Penggalan Teks —
______________________________
Jalan Hidup
Beberapa minggu lalu, saya menemani rekan bisnis saya di sebuah pertemuan dengan para bankir. Di tengah gelak tawa dan guyonan, mereka berbicara secara fasih mengenai dunia yang ingin saya raih, tetapi kemampuan otak sama sekali tak mendukung. Di sore menjelang malam itu tebersit di pikiran saya mengapa saya tak sepandai mereka?
UUD
Waktu saya menceritakan perasaan iri hati itu, beberapa orang mengatakan saya ini tak tahu diri karena, menurut mereka, manusia itu diciptakan berbeda-beda dan memiliki jalan hidup yang berbeda juga. ”Mereka pandai ngitung, kamu, kan, pandai nyusahin orang,” demikian mereka meledek saya.
Saya itu ingat saya pernah dicaci maki kalau saya ini percaya bahwa jalan hidup setiap orang itu sudah dari sejak awal ditentukan saat mereka lahir. Jadi, kalau sudah enggak pandai berhitung, ya, enggak bakalan pandai. Jadi, seperti matahari, kalau terbit, ya, dari timur, bukan dari utara.
Setelah mendapat caci maki itu, saya masih dikirimi ungkapan-ungkapan superpositif yang mengatakan bahwa kalau saya mau, saya bisa. Kalau orang lain bisa, kamu juga pasti bisa. Saya sendiri juga pernah membaca ungkapan-ungkapan superpositif semacam itu.
Maka, saya bersemangat untuk mengikuti dan mematuhi ungkapan itu dan tak lagi mau memercayai apa yang saya percayai sejak awal dan yang telah mampu mengundang caci maki. Apalagi teman-teman saya yang kehidupan spiritualnya luar biasa mengingatkan saya bahwa tak ada yang mustahil bagi Tuhan Yang Maha Kuasa itu.
Saya bertambah yakin untuk meninggalkan cara pandang awal itu dan makin giat mengikuti petuah dari ungkapan itu disertai doa siang dan malam meski jauh di lubuk hati saya keder apa, ya, Tuhan mau memberikan apa yang saya inginkan?
______________________________
Bahan Tugas Ini —
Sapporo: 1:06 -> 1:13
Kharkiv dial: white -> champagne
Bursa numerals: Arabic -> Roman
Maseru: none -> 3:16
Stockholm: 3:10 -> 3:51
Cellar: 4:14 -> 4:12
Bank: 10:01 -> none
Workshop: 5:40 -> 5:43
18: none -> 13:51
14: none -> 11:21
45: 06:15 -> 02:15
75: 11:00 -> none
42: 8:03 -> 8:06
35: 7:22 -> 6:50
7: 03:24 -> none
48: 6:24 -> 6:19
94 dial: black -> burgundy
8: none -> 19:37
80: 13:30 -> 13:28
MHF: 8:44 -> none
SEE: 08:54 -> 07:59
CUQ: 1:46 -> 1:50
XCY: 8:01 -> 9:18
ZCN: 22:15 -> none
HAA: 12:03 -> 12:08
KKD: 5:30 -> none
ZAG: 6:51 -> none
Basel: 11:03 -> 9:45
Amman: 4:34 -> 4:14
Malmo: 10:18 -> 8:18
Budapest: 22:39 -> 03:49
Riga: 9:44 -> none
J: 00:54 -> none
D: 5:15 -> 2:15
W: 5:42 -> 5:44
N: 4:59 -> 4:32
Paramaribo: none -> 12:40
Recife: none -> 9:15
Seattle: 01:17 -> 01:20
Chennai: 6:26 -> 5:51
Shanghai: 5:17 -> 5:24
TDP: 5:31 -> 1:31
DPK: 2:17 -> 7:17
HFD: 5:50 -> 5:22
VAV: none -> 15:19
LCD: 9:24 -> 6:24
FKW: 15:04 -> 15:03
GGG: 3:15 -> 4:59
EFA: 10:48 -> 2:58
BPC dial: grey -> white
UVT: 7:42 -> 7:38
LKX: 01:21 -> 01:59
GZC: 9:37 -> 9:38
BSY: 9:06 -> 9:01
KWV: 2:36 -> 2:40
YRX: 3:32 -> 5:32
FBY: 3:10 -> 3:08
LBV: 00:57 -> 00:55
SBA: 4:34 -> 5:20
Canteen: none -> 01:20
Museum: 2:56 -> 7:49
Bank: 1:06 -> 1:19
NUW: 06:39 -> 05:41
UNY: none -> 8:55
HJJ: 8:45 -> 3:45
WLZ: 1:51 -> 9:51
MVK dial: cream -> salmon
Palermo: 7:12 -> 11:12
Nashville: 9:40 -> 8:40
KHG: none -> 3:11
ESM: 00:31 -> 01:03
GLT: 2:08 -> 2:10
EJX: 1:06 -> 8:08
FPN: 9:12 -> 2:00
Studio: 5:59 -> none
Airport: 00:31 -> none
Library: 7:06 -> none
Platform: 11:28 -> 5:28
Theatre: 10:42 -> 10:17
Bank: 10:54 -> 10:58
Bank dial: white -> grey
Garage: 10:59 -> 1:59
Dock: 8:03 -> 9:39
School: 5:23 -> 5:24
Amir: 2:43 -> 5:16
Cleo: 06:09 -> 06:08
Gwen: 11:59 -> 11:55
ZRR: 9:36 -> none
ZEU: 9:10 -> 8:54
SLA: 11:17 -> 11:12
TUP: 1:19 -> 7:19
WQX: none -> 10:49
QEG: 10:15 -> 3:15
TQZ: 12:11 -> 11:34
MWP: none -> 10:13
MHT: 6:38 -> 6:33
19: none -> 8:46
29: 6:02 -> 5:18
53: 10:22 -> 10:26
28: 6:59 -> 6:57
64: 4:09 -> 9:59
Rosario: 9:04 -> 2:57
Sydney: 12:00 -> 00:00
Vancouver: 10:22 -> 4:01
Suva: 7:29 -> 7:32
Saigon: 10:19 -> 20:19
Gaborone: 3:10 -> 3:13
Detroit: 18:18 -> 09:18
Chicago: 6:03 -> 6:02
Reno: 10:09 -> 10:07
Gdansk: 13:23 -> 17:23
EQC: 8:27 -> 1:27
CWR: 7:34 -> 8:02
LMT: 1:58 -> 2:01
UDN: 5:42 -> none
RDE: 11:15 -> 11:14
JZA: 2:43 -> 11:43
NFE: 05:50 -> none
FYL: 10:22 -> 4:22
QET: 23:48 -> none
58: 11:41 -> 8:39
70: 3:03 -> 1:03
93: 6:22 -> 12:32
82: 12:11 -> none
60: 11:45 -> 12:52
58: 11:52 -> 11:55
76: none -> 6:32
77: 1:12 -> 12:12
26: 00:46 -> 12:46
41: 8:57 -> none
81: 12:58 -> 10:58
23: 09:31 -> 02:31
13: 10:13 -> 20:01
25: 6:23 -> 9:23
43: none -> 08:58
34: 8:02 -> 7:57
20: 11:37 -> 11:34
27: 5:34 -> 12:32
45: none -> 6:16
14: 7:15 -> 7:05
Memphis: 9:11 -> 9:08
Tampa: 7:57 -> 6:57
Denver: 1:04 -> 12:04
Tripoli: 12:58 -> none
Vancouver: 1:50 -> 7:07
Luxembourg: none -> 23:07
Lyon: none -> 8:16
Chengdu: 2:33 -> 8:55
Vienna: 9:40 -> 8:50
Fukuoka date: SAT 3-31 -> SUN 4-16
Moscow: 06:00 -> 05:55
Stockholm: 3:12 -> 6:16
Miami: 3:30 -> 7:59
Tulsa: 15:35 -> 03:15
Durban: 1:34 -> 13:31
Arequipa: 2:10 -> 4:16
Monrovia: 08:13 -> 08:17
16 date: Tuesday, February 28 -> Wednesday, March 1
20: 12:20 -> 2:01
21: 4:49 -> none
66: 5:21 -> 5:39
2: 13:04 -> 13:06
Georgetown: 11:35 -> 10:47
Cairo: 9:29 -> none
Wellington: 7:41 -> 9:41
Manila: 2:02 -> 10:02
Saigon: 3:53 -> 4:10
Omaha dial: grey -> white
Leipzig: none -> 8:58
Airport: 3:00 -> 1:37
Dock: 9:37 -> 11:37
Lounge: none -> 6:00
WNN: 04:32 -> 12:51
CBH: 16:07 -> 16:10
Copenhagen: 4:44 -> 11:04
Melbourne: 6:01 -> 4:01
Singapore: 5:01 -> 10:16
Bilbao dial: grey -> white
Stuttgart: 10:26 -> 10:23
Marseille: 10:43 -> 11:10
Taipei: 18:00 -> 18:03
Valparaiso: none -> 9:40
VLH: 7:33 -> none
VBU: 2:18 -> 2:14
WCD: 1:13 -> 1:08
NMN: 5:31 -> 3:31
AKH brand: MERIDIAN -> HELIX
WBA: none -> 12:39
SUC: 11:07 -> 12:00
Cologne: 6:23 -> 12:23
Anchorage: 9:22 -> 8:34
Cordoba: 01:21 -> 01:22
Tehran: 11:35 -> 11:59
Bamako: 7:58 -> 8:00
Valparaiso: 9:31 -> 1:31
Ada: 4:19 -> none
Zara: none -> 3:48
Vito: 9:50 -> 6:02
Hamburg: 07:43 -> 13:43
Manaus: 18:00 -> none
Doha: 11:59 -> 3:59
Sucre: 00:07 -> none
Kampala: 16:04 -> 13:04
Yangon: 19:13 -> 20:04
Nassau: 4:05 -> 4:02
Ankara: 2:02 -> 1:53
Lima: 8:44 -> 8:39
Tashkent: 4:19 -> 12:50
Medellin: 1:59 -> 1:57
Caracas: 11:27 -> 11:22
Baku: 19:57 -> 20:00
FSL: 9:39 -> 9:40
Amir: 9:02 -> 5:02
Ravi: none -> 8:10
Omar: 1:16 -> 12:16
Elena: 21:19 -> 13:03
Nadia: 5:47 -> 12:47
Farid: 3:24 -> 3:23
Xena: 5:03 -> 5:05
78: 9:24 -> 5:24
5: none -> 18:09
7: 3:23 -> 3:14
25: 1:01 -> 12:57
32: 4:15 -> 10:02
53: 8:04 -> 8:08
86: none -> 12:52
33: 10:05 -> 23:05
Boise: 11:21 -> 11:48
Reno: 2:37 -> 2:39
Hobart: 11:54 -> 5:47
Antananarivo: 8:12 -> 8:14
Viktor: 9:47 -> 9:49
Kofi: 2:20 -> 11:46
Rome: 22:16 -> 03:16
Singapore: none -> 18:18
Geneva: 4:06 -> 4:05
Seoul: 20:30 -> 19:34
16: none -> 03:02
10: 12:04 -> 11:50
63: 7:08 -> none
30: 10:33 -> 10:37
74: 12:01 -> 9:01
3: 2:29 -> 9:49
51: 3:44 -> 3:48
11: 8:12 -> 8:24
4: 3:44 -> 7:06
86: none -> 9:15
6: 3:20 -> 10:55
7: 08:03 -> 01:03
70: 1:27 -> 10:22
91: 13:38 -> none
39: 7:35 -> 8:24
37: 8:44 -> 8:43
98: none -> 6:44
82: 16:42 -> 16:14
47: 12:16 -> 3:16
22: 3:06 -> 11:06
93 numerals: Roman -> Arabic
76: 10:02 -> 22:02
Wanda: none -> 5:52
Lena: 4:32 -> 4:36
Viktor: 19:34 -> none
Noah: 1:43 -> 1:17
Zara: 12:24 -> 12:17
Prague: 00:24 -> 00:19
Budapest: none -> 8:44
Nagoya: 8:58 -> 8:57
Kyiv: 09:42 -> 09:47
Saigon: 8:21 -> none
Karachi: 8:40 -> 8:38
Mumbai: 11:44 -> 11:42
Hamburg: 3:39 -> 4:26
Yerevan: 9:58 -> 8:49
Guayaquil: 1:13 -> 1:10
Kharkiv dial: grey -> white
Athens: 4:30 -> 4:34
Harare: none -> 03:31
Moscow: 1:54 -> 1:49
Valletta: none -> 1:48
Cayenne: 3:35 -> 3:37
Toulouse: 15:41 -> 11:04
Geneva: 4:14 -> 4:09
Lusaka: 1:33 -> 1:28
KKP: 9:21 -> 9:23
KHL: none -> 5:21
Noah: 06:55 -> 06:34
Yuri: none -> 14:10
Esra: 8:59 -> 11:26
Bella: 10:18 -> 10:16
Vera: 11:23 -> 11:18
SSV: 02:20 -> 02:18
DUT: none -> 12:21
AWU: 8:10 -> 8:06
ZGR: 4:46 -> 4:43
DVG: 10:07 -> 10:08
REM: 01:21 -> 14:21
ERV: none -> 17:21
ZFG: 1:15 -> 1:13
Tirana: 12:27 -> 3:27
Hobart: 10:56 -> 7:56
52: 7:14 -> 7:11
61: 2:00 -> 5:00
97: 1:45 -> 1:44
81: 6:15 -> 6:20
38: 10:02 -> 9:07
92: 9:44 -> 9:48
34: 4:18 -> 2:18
______________________________
Tugas yang Dikerjakan —
• A. Format rentang entri dari entri pertama sampai dengan entri yang memuat "Chennai: 6:26 -> 5:51" sebagai tabel Markdown berkolom "Nomor" dan "Entri". Setiap baris tabel berisi nomor urut dan entrinya, tanpa baris kosong, dan entri di luar rentang itu tidak disertakan.
• B. Lanjutkan teks tentang jalan hidup mulai dari sesudah kalimat terakhirnya.

Hasil per Tugas —
• A.
| Nomor | Entri |
|---|---|
| 1 | Sapporo: 1:06 -> 1:13 |
| 2 | Kharkiv dial: white -> champagne |
| 3 | Bursa numerals: Arabic -> Roman |
| 4 | Maseru: none -> 3:16 |
| 5 | Stockholm: 3:10 -> 3:51 |
| 6 | Cellar: 4:14 -> 4:12 |
| 7 | Bank: 10:01 -> none |
| 8 | Workshop: 5:40 -> 5:43 |
| 9 | 18: none -> 13:51 |
| 10 | 14: none -> 11:21 |
| 11 | 45: 06:15 -> 02:15 |
| 12 | 75: 11:00 -> none |
| 13 | 42: 8:03 -> 8:06 |
| 14 | 35: 7:22 -> 6:50 |
| 15 | 7: 03:24 -> none |
| 16 | 48: 6:24 -> 6:19 |
| 17 | 94 dial: black -> burgundy |
| 18 | 8: none -> 19:37 |
| 19 | 80: 13:30 -> 13:28 |
| 20 | MHF: 8:44 -> none |
| 21 | SEE: 08:54 -> 07:59 |
| 22 | CUQ: 1:46 -> 1:50 |
| 23 | XCY: 8:01 -> 9:18 |
| 24 | ZCN: 22:15 -> none |
| 25 | HAA: 12:03 -> 12:08 |
| 26 | KKD: 5:30 -> none |
| 27 | ZAG: 6:51 -> none |
| 28 | Basel: 11:03 -> 9:45 |
| 29 | Amman: 4:34 -> 4:14 |
| 30 | Malmo: 10:18 -> 8:18 |
| 31 | Budapest: 22:39 -> 03:49 |
| 32 | Riga: 9:44 -> none |
| 33 | J: 00:54 -> none |
| 34 | D: 5:15 -> 2:15 |
| 35 | W: 5:42 -> 5:44 |
| 36 | N: 4:59 -> 4:32 |
| 37 | Paramaribo: none -> 12:40 |
| 38 | Recife: none -> 9:15 |
| 39 | Seattle: 01:17 -> 01:20 |
| 40 | Chennai: 6:26 -> 5:51 |

• B.
Masalahnya saya ini tahu pasti dan tak meragukan bahwa Tuhan itu Maha Kuasa, tetapi masalahnya saya ini tidak tahu apakah Tuhan mau atau tidak untuk memberikan apa yang saya minta seperti Dia memberikan hal yang sama kepada orang lain.
Dari semua profesi yang saya ketahui, saya selalu iri terhadap mereka yang pandai bergelut dengan dunia keuangan. Ada teman saya yang bercerita kalau rekan bisnisnya hanya dengan melihat angka sekilas saja, ia tahu bahwa laporan itu ada yang salah. Belum lagi yang mampu menghitung dengan cepatnya seperti petir menyambar.
Otak ayam
Iri hati terhadap mereka yang pandai soal mengurus duit dan angka itu awalnya sama sekali tidak ada. Saya cukup menikmati hidup saya sebagai manusia yang dijuluki otaknya seperti ayam tak punya otak meski di masa menjadi murid SMA sering dimarahi ayah karena saking gobloknya ilmu pengetahuan alam.
Kata cukup yang saya tuliskan itu karena di tengah saya bisa menikmati hidup seperti ayam tak punya otak dan mendengar ayah naik pitam terselip juga protes-protes duniawi, seperti kenapa saya tidak kaya, tidak tampan, tidak tinggi, dan tidak laku-laku.
Rasa ingin untuk dapat sepandai para bankir dan ahli keuangan itu baru muncul setelah saya mengalami sendiri bahwa apa pun yang ingin saya lakukan untuk mewujudkan kesenangan, kok, selalu saja berakhir dengan soal uang.
Dari keinginan yang supersederhana sampai yang lumayan besar menurut ukuran saya, selalu saja ujung-ujungnya, ada duit enggak, ya? Dari ingin punya rumah makan sampai ingin bepergian melihat dunia untuk melihat ciptaan Yang Maha Kuasa, ujung-ujungnya selalu uang.
Beberapa tahun lalu, saya pernah belajar akunting. Baru berjalan seminggu saya menyerah. Saya kasihan dengan gurunya karena tak bisa mengerti kok ada murid sebodoh ini. Bekas direktur keuangan saya juga pernah mengajari saya dan saya yakin ia sakit kepala.
Tangan kanan ayah saya juga turut mengajarkan ketika saya harus mengambil alih usaha ayah, tetapi hasilnya, ya gitu deh. Setelah berusaha, saya tahu saya memang tidak pandai berhitung bukan menyerah kalah. Sebab, sampai hari ini yang masih kuat membantu saya adalah rekan usaha saya.
Ia bukan orang yang tahu soal keuangan, ia hanya lebih pandai dari saya dan ingatannya akan angka cukup jitu. Mungkin untuk mengerti, saya memang harus diajari oleh mereka yang pandai mengajar bukan yang pandai keuangan.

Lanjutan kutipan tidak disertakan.